Exercise details:
Looking at the listing below, work out the number of lines where the string "shoulder" shows up, and give that number only.

Provided information:
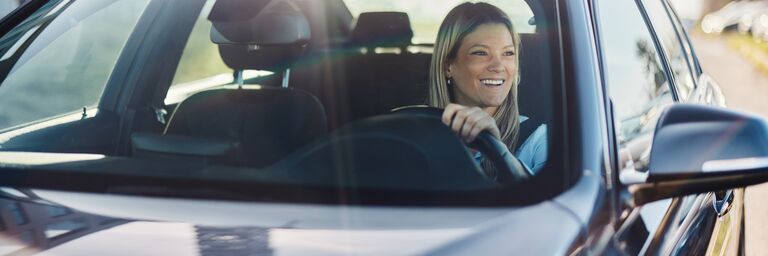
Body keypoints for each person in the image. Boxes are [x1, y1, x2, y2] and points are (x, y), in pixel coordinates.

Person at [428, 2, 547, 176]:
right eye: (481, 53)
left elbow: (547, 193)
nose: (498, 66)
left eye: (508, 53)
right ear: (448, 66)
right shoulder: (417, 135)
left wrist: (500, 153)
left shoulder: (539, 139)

==

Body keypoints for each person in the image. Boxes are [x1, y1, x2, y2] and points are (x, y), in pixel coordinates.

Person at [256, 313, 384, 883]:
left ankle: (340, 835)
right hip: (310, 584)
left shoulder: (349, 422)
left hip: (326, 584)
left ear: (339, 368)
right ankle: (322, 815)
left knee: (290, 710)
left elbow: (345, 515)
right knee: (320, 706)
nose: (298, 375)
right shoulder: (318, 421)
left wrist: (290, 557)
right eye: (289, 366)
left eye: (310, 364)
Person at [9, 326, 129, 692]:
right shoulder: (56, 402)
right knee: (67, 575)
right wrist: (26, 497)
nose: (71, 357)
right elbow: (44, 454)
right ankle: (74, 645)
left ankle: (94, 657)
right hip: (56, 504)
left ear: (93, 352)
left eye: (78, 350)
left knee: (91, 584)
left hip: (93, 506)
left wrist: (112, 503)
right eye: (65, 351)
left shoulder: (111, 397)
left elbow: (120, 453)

...

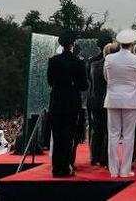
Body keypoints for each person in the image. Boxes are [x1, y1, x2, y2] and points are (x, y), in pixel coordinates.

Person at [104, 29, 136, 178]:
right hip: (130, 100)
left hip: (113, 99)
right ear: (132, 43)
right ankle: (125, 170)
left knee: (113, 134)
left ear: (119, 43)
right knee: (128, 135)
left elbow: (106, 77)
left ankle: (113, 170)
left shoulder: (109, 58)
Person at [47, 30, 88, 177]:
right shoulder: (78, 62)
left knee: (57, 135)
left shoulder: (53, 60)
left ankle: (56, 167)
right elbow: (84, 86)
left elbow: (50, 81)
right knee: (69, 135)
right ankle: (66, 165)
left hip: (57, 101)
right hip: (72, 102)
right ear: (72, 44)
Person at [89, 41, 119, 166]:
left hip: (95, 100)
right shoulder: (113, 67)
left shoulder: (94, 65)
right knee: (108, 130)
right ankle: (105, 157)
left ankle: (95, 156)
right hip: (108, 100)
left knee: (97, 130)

Solution below:
11